* Instruction
Return every line below exactly.

• • • • •

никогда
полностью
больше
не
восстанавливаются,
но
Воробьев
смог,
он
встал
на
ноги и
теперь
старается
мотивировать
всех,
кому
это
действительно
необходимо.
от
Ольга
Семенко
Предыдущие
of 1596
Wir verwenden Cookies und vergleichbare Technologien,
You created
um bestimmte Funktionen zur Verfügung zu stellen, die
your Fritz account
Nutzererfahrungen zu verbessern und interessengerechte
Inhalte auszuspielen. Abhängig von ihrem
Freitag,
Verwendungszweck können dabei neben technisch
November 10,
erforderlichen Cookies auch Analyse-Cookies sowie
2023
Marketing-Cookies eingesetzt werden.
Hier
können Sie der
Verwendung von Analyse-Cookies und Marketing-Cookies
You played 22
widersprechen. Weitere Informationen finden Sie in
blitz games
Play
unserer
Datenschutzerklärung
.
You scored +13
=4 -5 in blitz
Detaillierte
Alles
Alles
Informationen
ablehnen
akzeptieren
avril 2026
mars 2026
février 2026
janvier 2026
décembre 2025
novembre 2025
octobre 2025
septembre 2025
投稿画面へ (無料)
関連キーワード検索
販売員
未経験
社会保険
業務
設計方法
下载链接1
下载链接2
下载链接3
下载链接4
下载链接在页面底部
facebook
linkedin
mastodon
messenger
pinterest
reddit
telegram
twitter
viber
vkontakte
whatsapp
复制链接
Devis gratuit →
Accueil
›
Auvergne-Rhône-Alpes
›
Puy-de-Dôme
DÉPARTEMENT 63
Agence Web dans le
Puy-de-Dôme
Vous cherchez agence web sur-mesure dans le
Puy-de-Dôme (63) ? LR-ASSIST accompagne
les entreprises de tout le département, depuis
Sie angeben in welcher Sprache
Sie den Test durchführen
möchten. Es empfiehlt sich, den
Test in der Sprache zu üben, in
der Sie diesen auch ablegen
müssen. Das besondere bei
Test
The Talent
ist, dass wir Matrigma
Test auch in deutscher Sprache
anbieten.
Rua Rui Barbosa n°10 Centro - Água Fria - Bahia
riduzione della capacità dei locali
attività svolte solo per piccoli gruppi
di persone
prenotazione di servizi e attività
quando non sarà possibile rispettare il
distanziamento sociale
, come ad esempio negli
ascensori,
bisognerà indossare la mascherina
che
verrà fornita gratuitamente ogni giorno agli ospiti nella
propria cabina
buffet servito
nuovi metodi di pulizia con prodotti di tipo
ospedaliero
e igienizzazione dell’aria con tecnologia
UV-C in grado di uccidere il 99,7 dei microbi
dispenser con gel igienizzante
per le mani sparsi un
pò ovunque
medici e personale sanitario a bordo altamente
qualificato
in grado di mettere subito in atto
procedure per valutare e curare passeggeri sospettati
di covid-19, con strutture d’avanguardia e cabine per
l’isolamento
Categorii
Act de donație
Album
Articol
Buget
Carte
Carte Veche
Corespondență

• • • • •

* Answer area
никогда
полностью
больше
не
восстанавливаются,
но
Воробьев
смог,
он
встал
на
ноги и
теперь
старается
мотивировать
всех,
кому
это
действительно
необходимо.
от
Ольга
Семенко
Предыдущие
of 1596
Wir verwenden Cookies und vergleichbare Technologien,
You created
um bestimmte Funktionen zur Verfügung zu stellen, die
your Fritz account
Nutzererfahrungen zu verbessern und interessengerechte
Inhalte auszuspielen. Abhängig von ihrem
Freitag,
Verwendungszweck können dabei neben technisch
November 10,
erforderlichen Cookies auch Analyse-Cookies sowie
2023
Marketing-Cookies eingesetzt werden.
Hier
können Sie der
Verwendung von Analyse-Cookies und Marketing-Cookies
You played 22
widersprechen. Weitere Informationen finden Sie in
blitz games
Play
unserer
Datenschutzerklärung
.
You scored +13
=4 -5 in blitz
Detaillierte
Alles
Alles
Informationen
ablehnen
akzeptieren
avril 2026
mars 2026
février 2026
janvier 2026
décembre 2025
novembre 2025
octobre 2025
septembre 2025
投稿画面へ (無料)
関連キーワード検索
販売員
未経験
社会保険
業務
設計方法
下载链接1
下载链接2
下载链接3
下载链接4
下载链接在页面底部
facebook
linkedin
mastodon
messenger
pinterest
reddit
telegram
twitter
viber
vkontakte
whatsapp
复制链接
Devis gratuit →
Accueil
›
Auvergne-Rhône-Alpes
›
Puy-de-Dôme
DÉPARTEMENT 63
Agence Web dans le
Puy-de-Dôme
Vous cherchez agence web sur-mesure dans le
Puy-de-Dôme (63) ? LR-ASSIST accompagne
les entreprises de tout le département, depuis
Sie angeben in welcher Sprache
Sie den Test durchführen
möchten. Es empfiehlt sich, den
Test in der Sprache zu üben, in
der Sie diesen auch ablegen
müssen. Das besondere bei
Test
The Talent
ist, dass wir Matrigma
Test auch in deutscher Sprache
anbieten.
Rua Rui Barbosa n°10 Centro - Água Fria - Bahia
riduzione della capacità dei locali
attività svolte solo per piccoli gruppi
di persone
prenotazione di servizi e attività
quando non sarà possibile rispettare il
distanziamento sociale
, come ad esempio negli
ascensori,
bisognerà indossare la mascherina
che
verrà fornita gratuitamente ogni giorno agli ospiti nella
propria cabina
buffet servito
nuovi metodi di pulizia con prodotti di tipo
ospedaliero
e igienizzazione dell’aria con tecnologia
UV-C in grado di uccidere il 99,7 dei microbi
dispenser con gel igienizzante
per le mani sparsi un
pò ovunque
medici e personale sanitario a bordo altamente
qualificato
in grado di mettere subito in atto
procedure per valutare e curare passeggeri sospettati
di covid-19, con strutture d’avanguardia e cabine per
l’isolamento
Categorii
Act de donație
Album
Articol
Buget
Carte
Carte Veche
Corespondență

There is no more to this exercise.